Synopses & Reviews
Essays in Love will appeal to anyone who has ever been in a relationship or confused about love. The book charts the progress of a love affair from the first kiss to argument and reconciliation, from intimacy and tenderness to the onset of anxiety and heartbreak. The work's genius lies in the way it minutely analyses emotions we've all felt before but have perhaps never understood so well: it includes a chapter on the anxieties of when and how to say 'I love you' and another on the challenges of disagreeing with someone else's taste in shoes. While gripping the reader with the talent of a great novelist, de Botton brings a philosopher's sensibility to his analyses of the emotions of love, resulting in a genre-breaking book that is at once touching and thought-provoking.

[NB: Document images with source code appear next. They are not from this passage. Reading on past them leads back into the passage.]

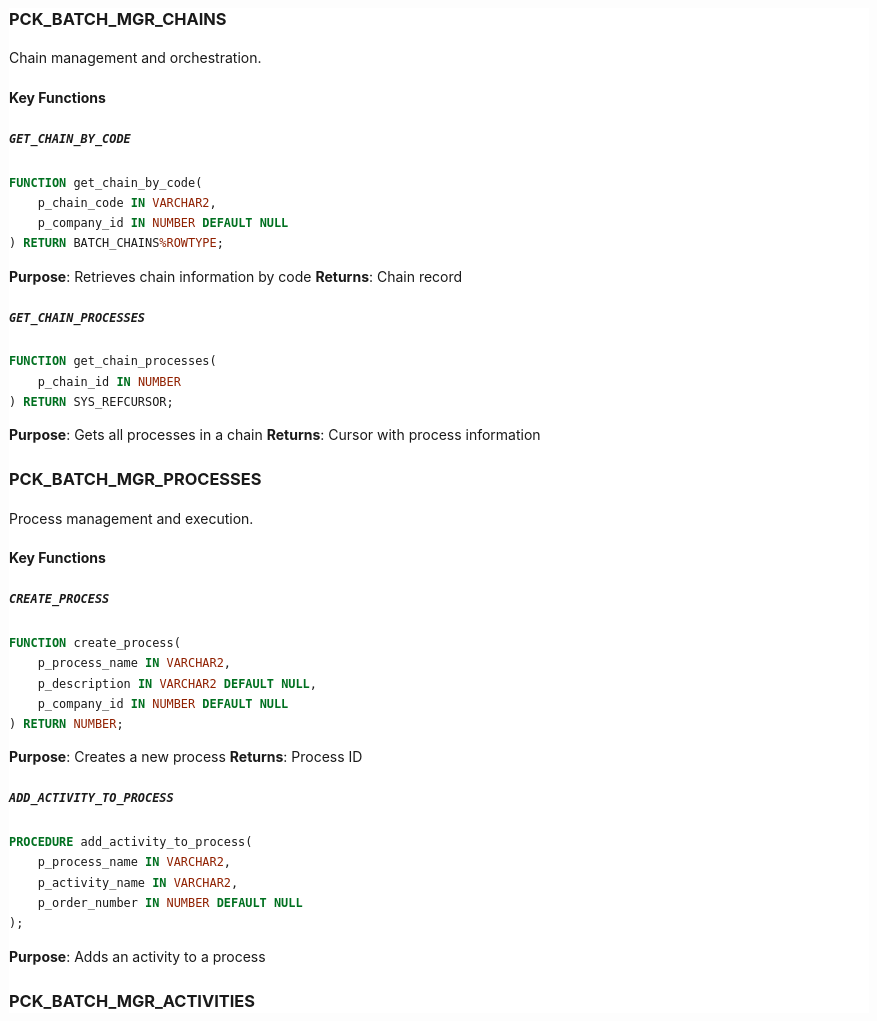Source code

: ### PCK_BATCH_MGR_CHAINS

Chain management and orchestration.

#### Key Functions

##### `GET_CHAIN_BY_CODE`
```sql
FUNCTION get_chain_by_code(
    p_chain_code IN VARCHAR2,
    p_company_id IN NUMBER DEFAULT NULL
) RETURN BATCH_CHAINS%ROWTYPE;
```
**Purpose**: Retrieves chain information by code
**Returns**: Chain record

##### `GET_CHAIN_PROCESSES`
```sql
FUNCTION get_chain_processes(
    p_chain_id IN NUMBER
) RETURN SYS_REFCURSOR;
```
**Purpose**: Gets all processes in a chain
**Returns**: Cursor with process information

### PCK_BATCH_MGR_PROCESSES

Process management and execution.

#### Key Functions

##### `CREATE_PROCESS`
```sql
FUNCTION create_process(
    p_process_name IN VARCHAR2,
    p_description IN VARCHAR2 DEFAULT NULL,
    p_company_id IN NUMBER DEFAULT NULL
) RETURN NUMBER;
```
**Purpose**: Creates a new process
**Returns**: Process ID

##### `ADD_ACTIVITY_TO_PROCESS`
```sql
PROCEDURE add_activity_to_process(
    p_process_name IN VARCHAR2,
    p_activity_name IN VARCHAR2,
    p_order_number IN NUMBER DEFAULT NULL
);
```
**Purpose**: Adds an activity to a process

### PCK_BATCH_MGR_ACTIVITIES

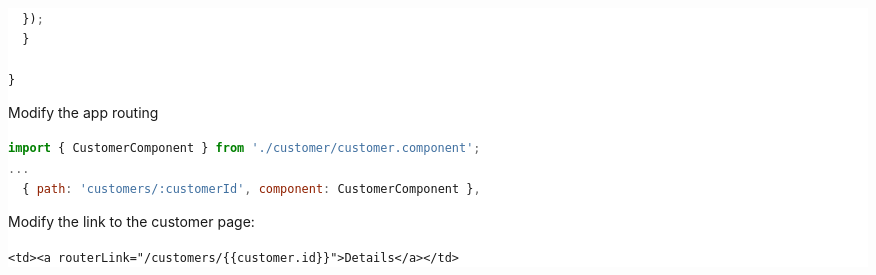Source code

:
 ```typescript
  });
  }

}
```

Modify the app routing
```javascript
import { CustomerComponent } from './customer/customer.component';
...
  { path: 'customers/:customerId', component: CustomerComponent },
```


Modify the link to the customer page:
```
<td><a routerLink="/customers/{{customer.id}}">Details</a></td>
```
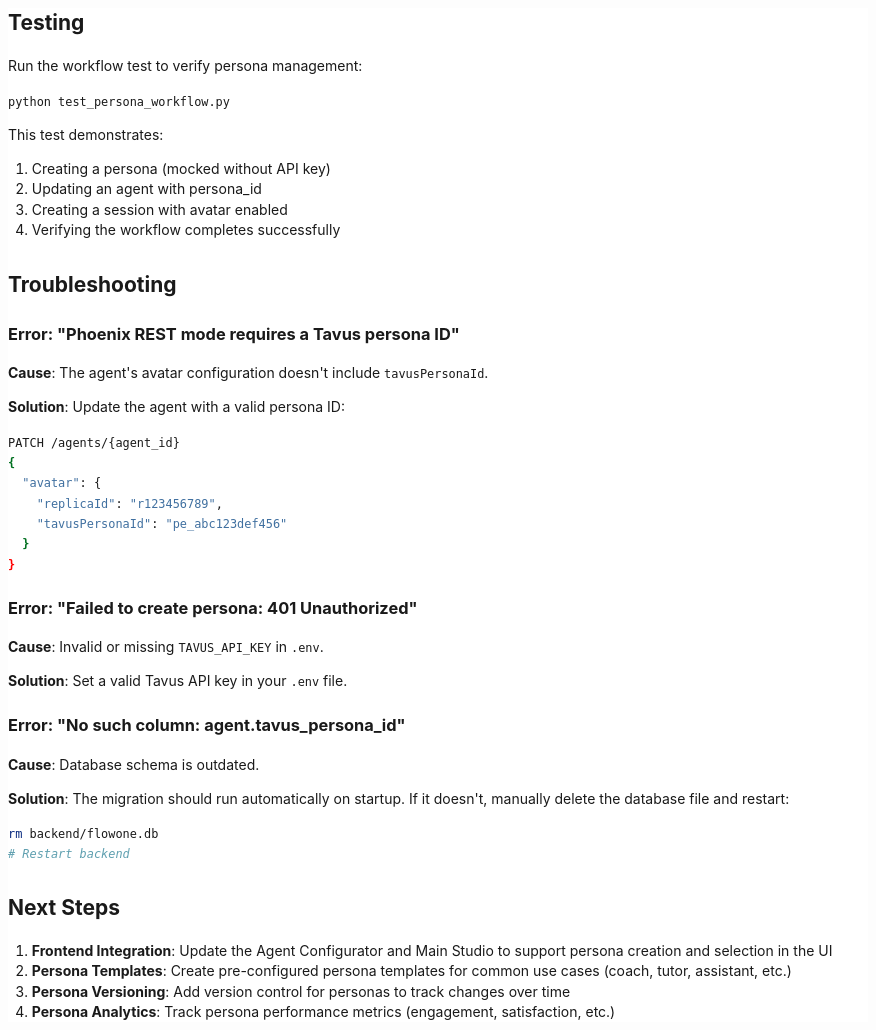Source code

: ## Testing

Run the workflow test to verify persona management:

```bash
python test_persona_workflow.py
```

This test demonstrates:
1. Creating a persona (mocked without API key)
2. Updating an agent with persona_id
3. Creating a session with avatar enabled
4. Verifying the workflow completes successfully

## Troubleshooting

### Error: "Phoenix REST mode requires a Tavus persona ID"

**Cause**: The agent's avatar configuration doesn't include `tavusPersonaId`.

**Solution**: Update the agent with a valid persona ID:
```bash
PATCH /agents/{agent_id}
{
  "avatar": {
    "replicaId": "r123456789",
    "tavusPersonaId": "pe_abc123def456"
  }
}
```

### Error: "Failed to create persona: 401 Unauthorized"

**Cause**: Invalid or missing `TAVUS_API_KEY` in `.env`.

**Solution**: Set a valid Tavus API key in your `.env` file.

### Error: "No such column: agent.tavus_persona_id"

**Cause**: Database schema is outdated.

**Solution**: The migration should run automatically on startup. If it doesn't, manually delete the database file and restart:
```bash
rm backend/flowone.db
# Restart backend
```

## Next Steps

1. **Frontend Integration**: Update the Agent Configurator and Main Studio to support persona creation and selection in the UI
2. **Persona Templates**: Create pre-configured persona templates for common use cases (coach, tutor, assistant, etc.)
3. **Persona Versioning**: Add version control for personas to track changes over time
4. **Persona Analytics**: Track persona performance metrics (engagement, satisfaction, etc.)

'The book's success has much to do with its beautifully modelled sentences, its wry humour and its unwavering deadpan respect for its reader's intelligence . . . full of keen observation and flashes of genuine lyricism, acuity and depth.' Francine Prose, New Republic
'Witty, funny, sophisticated, neatly tied up, and full of wise and illuminating insights.' P. J. Kavanagh, Spectator
'De Botton is a national treasure.' Susan Hill
'I doubt if de Botton has written a dull sentence in his life.' Jan Morris, New Statesman
'Single-handedly, de Botton has taken philosophy back to its simplest and most important purpose: helping us to live our lives.' Independent
Synopsis
The bestselling author of The Architecture of Happiness and How Proust Can Change Your Life revisits his utterly charming debut book, Essays in Love.
The narrator is smitten by Chloe on a Paris-to-London flight, and by the time they've reached the luggage carousel he knows he is in love. He loves her chestnut hair, watery green eyes, the gap that makes her teeth Kantian and not Platonic, and her views on Heidegger's Being and Time -- but he hates her taste in shoes. What makes this book extraordinary is the depth with which the emotions involved in the relationship are analysed. Love comes under the philosophical microscope.
Plotting the course of their affair from the initial delirium of infatuation to the depths of suicidal despair, through a fit of anhedonia -- defined in medical texts as a disease resulting from the terror brought on by the threat of utter happiness -- and finally through the terrorist tactics employed when the beloved begins, inexplicably, to drift away, Essays in Love is filled with profound and witty observations on the pain and exhilaration of love. An entire chapter is devoted to the nuances and subtexts of an initial date, while another chapter mulls over the question of how and when to say I love you.
With allusions to Aristotle, Sartre, Wittgenstein, and Groucho Marx, de Botton has plotted an imaginative and microscopically detailed romance.